• **YOUR GOAL**:
Please find how many lines of the data contain the string "root", and respond with that number only.

----- RECORDS FOR THIS TASK -----

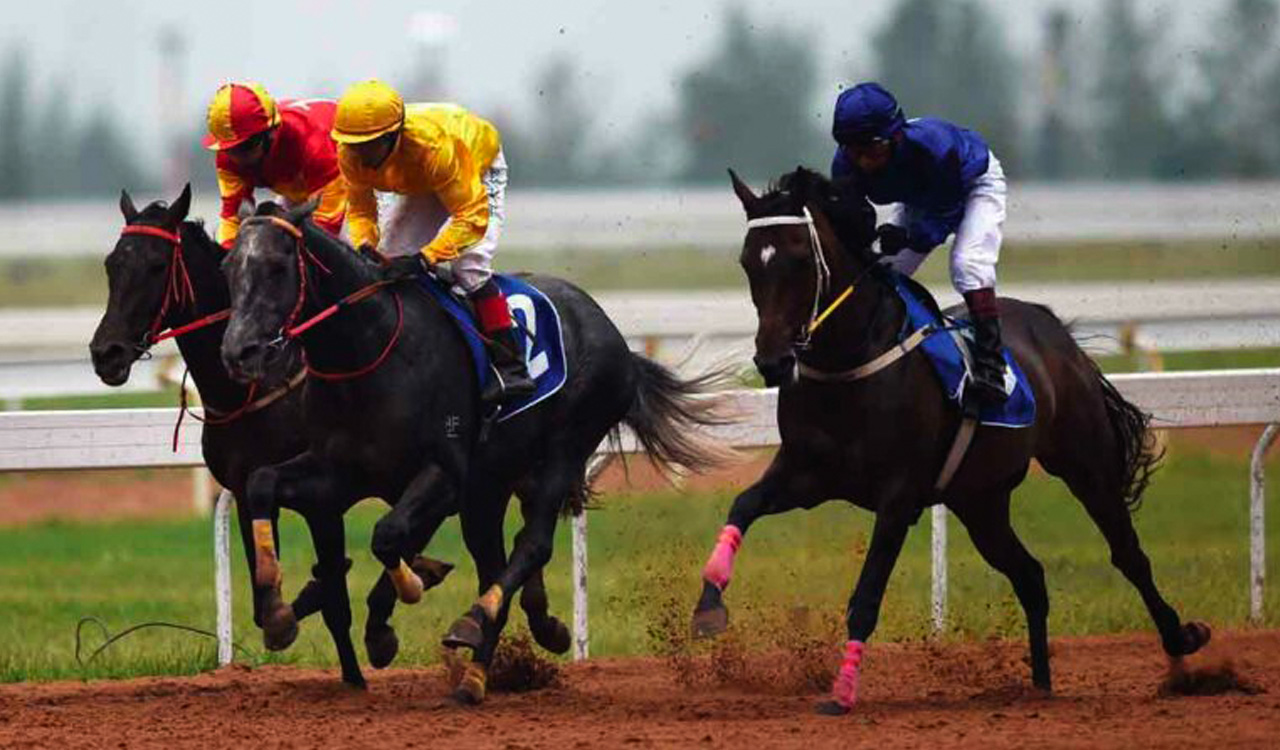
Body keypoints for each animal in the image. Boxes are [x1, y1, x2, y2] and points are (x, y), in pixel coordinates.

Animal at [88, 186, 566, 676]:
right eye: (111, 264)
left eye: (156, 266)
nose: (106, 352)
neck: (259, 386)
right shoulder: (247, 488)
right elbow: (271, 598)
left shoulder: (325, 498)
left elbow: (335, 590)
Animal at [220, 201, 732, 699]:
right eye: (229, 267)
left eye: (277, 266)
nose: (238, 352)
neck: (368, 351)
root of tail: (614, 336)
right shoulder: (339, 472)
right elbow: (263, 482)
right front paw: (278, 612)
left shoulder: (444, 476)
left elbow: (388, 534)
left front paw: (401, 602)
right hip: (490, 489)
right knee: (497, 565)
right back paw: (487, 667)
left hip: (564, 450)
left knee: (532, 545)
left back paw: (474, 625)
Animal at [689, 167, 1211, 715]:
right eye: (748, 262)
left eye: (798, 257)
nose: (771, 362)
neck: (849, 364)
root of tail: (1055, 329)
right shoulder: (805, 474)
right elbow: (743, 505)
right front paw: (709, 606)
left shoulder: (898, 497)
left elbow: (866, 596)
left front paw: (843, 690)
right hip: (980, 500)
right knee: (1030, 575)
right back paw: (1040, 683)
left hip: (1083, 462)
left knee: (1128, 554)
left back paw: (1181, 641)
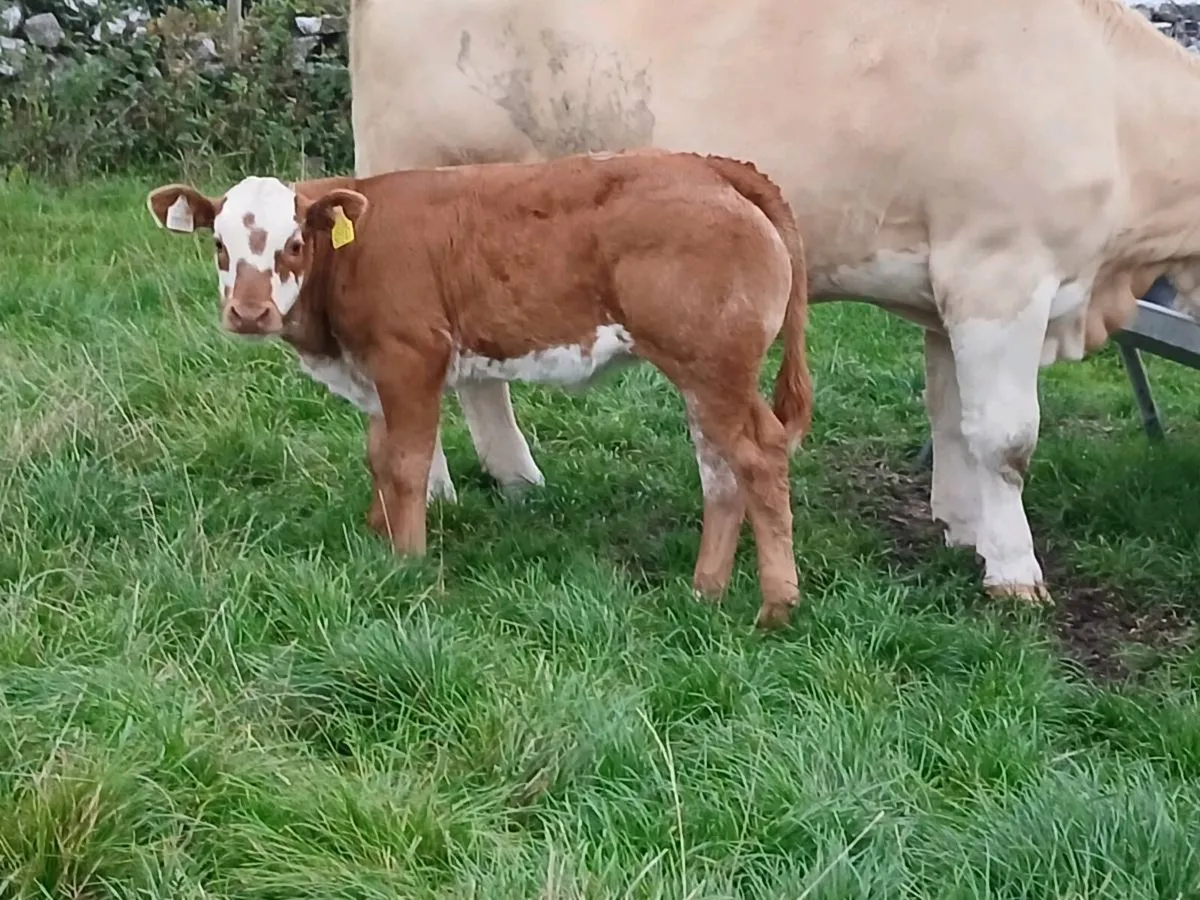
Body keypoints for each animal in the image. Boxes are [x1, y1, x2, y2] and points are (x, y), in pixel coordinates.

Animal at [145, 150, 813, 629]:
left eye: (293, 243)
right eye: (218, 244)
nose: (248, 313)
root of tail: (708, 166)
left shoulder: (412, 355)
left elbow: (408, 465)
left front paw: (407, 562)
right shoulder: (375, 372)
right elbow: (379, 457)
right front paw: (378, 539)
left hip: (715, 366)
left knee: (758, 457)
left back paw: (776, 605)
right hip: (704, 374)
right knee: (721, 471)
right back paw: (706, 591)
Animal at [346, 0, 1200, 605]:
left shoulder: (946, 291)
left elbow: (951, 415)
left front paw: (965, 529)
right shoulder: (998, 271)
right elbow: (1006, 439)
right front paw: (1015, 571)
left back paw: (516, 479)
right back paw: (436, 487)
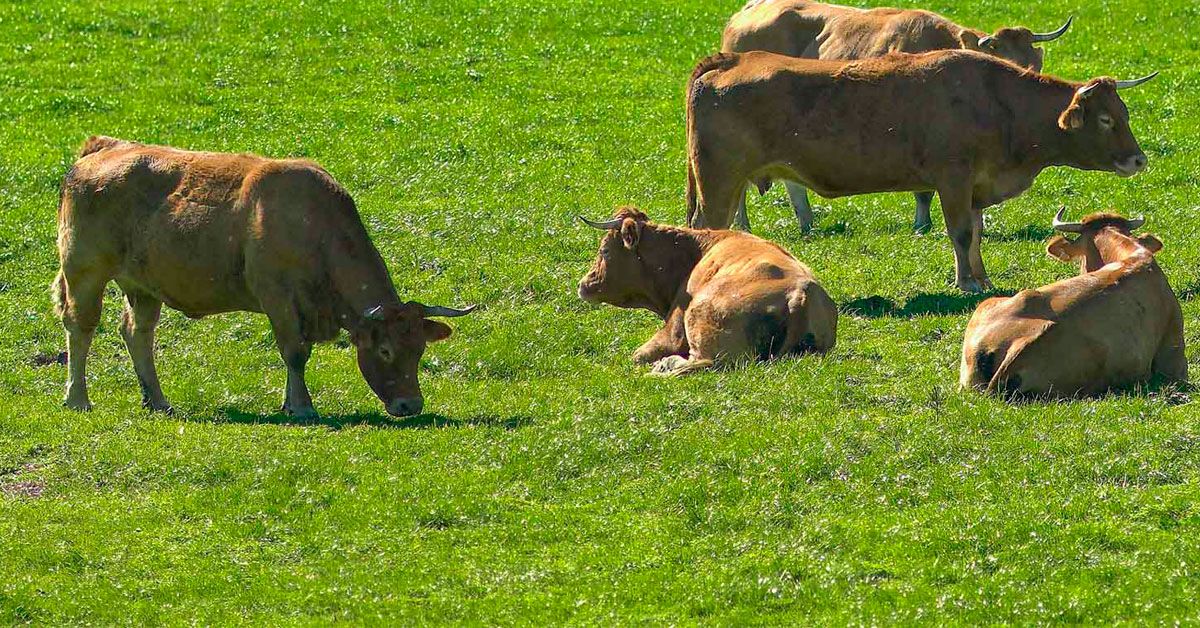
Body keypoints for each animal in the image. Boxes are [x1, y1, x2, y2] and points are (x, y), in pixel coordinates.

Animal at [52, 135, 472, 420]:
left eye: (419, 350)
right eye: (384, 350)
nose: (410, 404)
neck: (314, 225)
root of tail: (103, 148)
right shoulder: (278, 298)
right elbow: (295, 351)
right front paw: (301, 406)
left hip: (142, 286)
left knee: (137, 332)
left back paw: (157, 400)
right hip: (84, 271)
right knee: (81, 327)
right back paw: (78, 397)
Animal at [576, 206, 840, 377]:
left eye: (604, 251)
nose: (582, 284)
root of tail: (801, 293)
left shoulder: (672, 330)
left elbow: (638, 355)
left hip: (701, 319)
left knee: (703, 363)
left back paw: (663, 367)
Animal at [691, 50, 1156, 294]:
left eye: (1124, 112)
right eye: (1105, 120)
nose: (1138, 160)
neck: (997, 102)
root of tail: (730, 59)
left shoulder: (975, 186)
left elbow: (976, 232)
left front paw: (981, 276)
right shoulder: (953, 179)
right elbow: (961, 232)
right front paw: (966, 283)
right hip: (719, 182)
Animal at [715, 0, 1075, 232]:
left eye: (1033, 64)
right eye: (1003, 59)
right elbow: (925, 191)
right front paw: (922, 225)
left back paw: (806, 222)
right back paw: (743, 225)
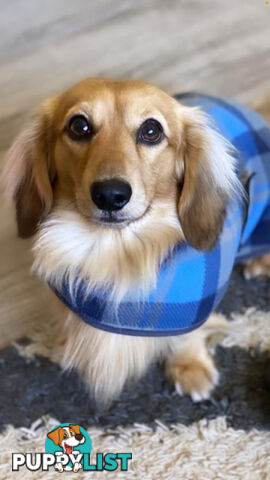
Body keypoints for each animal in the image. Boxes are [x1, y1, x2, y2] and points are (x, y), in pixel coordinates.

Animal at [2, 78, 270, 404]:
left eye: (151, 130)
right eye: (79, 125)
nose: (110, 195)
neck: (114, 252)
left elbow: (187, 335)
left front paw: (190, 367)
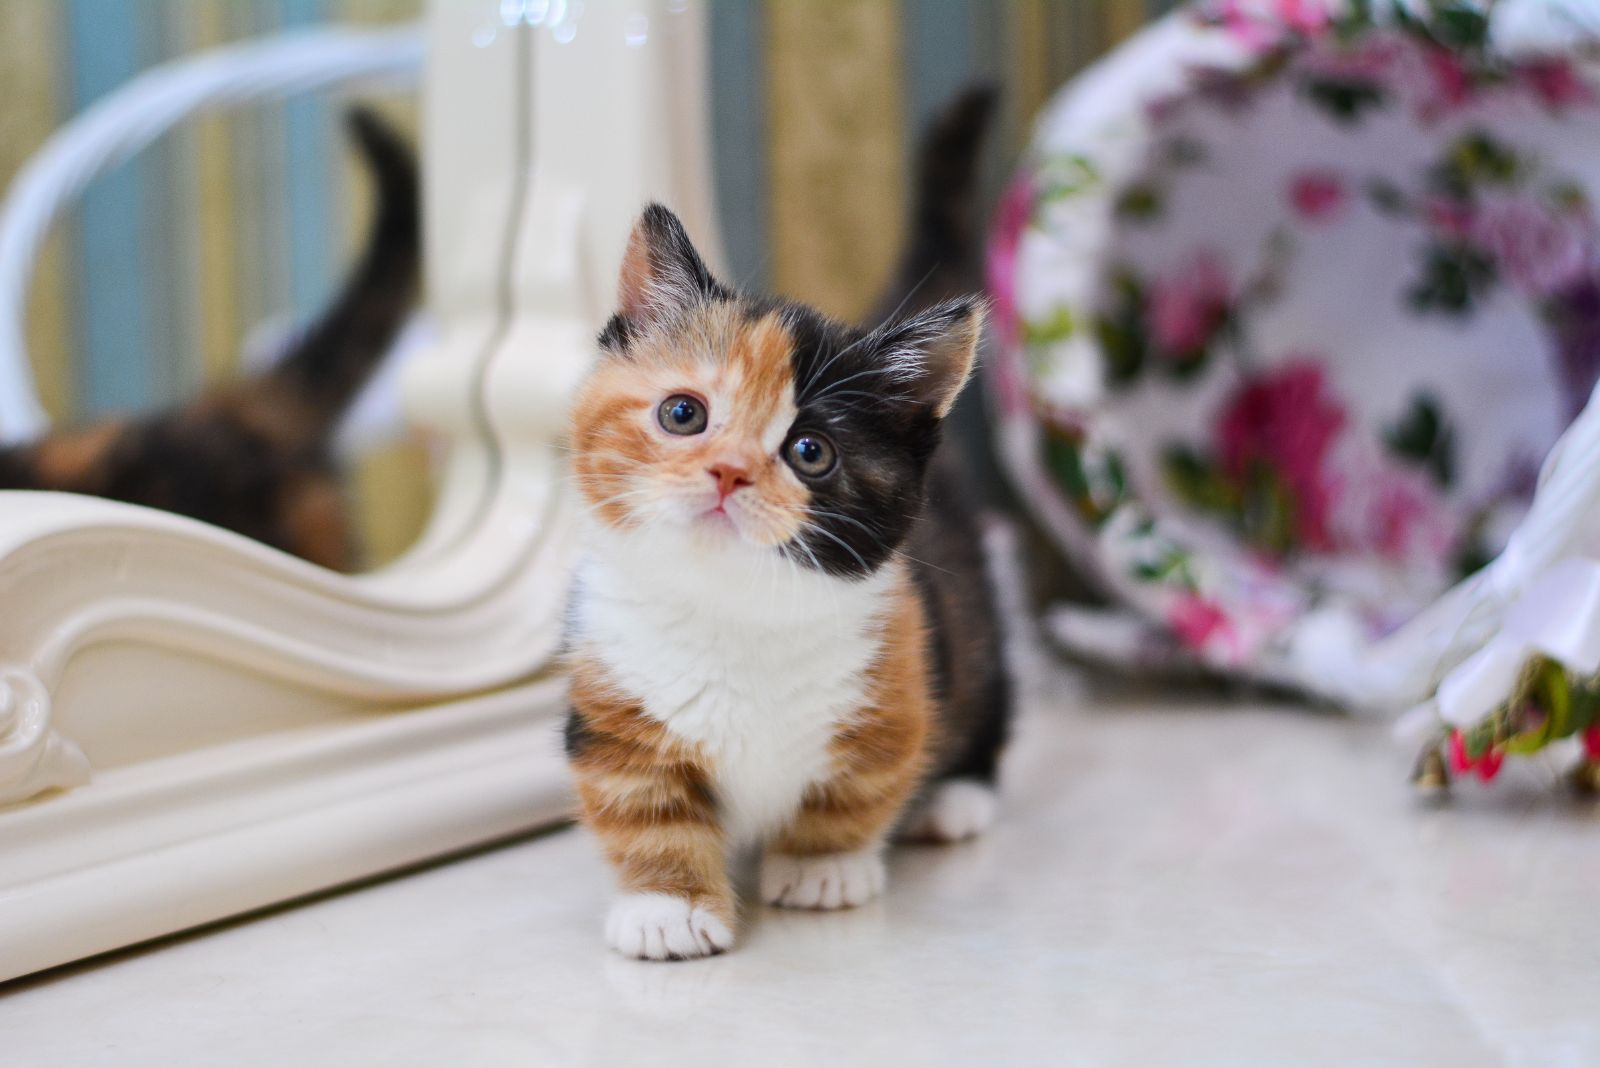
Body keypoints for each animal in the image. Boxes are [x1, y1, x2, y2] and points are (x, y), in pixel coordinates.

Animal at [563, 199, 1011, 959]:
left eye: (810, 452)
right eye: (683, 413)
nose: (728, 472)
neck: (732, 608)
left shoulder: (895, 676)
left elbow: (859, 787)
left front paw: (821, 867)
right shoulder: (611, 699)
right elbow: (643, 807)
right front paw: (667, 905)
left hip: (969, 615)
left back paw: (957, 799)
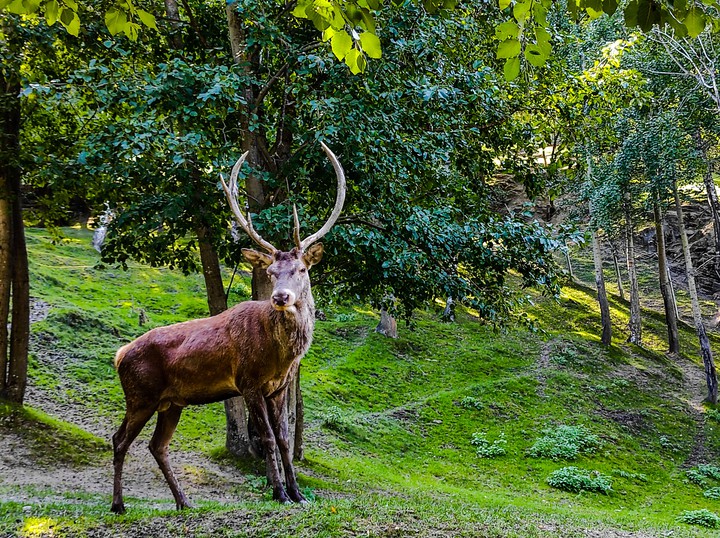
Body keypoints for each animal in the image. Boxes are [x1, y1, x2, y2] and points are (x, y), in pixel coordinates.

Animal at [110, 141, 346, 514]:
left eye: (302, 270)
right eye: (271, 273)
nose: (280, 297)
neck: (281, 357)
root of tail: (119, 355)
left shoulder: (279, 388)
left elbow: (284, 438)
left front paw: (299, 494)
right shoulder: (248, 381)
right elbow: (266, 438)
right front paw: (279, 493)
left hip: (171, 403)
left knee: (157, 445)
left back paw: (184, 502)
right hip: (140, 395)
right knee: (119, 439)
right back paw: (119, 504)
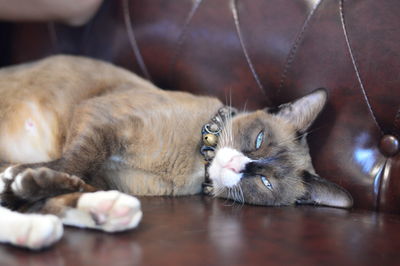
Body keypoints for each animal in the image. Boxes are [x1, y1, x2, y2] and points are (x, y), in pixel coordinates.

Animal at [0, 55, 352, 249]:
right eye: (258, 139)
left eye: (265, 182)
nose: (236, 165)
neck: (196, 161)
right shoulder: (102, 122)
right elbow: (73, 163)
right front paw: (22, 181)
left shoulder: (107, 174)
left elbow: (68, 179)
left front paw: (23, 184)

-----

• **WRITTEN ANSWER**:
7